(Beginning of DATA UNDER STUDY)

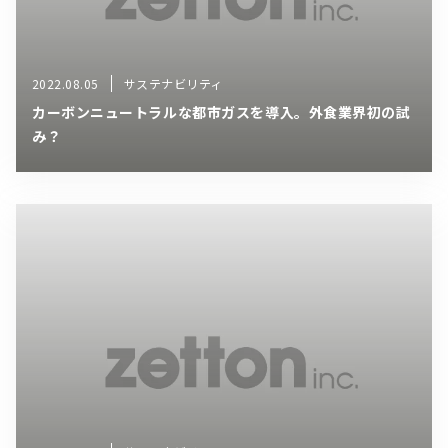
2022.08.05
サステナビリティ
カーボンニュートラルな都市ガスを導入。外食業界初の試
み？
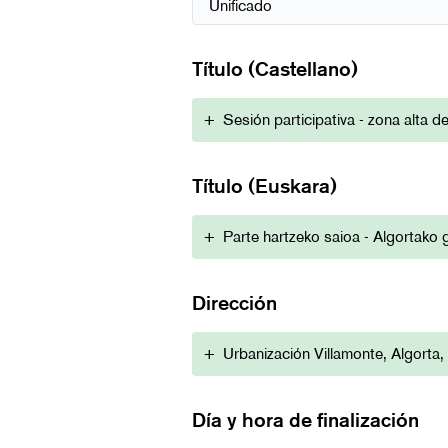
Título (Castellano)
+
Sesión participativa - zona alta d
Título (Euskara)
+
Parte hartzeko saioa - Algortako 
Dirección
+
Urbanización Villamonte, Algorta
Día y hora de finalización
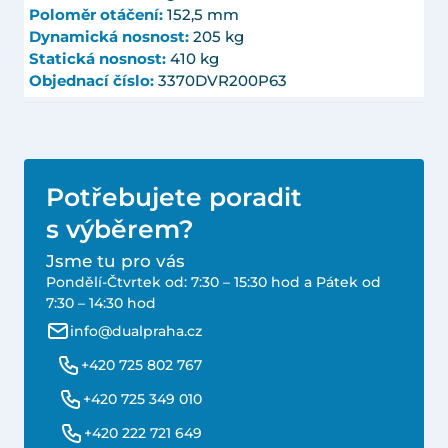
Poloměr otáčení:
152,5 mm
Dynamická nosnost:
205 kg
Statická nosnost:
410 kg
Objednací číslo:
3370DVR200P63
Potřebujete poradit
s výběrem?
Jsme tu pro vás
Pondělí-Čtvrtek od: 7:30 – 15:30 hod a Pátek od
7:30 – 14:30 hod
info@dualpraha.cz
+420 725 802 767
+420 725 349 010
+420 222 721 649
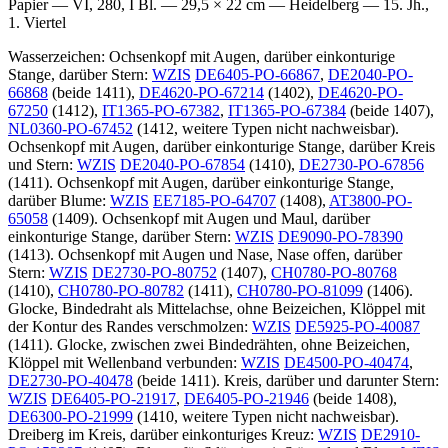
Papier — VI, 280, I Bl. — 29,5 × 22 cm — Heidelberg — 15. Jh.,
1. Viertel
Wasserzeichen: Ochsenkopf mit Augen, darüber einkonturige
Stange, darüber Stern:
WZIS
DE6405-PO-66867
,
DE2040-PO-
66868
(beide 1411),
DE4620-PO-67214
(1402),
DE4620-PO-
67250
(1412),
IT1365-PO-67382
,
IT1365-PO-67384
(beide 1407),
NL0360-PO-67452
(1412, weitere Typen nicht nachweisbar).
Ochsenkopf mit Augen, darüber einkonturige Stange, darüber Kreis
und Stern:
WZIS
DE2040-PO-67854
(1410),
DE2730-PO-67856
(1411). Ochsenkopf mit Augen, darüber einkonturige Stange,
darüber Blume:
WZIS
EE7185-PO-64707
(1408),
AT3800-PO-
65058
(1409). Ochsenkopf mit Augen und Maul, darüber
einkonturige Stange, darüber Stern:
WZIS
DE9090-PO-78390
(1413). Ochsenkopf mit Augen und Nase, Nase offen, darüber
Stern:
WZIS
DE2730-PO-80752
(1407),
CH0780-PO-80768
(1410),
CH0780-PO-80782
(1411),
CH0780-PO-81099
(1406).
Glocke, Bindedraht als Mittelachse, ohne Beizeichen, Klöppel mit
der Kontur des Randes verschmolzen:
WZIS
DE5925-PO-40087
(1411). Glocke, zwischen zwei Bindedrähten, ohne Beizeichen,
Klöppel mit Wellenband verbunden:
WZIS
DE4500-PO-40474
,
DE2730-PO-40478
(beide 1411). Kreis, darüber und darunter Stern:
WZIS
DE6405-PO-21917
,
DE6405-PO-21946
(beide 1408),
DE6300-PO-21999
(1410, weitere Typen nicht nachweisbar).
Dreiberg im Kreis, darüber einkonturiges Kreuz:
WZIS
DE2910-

(End of DATA UNDER STUDY)

### WHAT YOU WILL DO
Out of the records above, please copy exactly the lines from the line with "222 721 649" up to and including the line with "DE9090-PO-78390", minus the pictures.

### RESPONSE TO THIS TASK
+420 222 721 649
Papier — VI, 280, I Bl. — 29,5 × 22 cm — Heidelberg — 15. Jh.,
1. Viertel
Wasserzeichen: Ochsenkopf mit Augen, darüber einkonturige
Stange, darüber Stern:
WZIS
DE6405-PO-66867
,
DE2040-PO-
66868
(beide 1411),
DE4620-PO-67214
(1402),
DE4620-PO-
67250
(1412),
IT1365-PO-67382
,
IT1365-PO-67384
(beide 1407),
NL0360-PO-67452
(1412, weitere Typen nicht nachweisbar).
Ochsenkopf mit Augen, darüber einkonturige Stange, darüber Kreis
und Stern:
WZIS
DE2040-PO-67854
(1410),
DE2730-PO-67856
(1411). Ochsenkopf mit Augen, darüber einkonturige Stange,
darüber Blume:
WZIS
EE7185-PO-64707
(1408),
AT3800-PO-
65058
(1409). Ochsenkopf mit Augen und Maul, darüber
einkonturige Stange, darüber Stern:
WZIS
DE9090-PO-78390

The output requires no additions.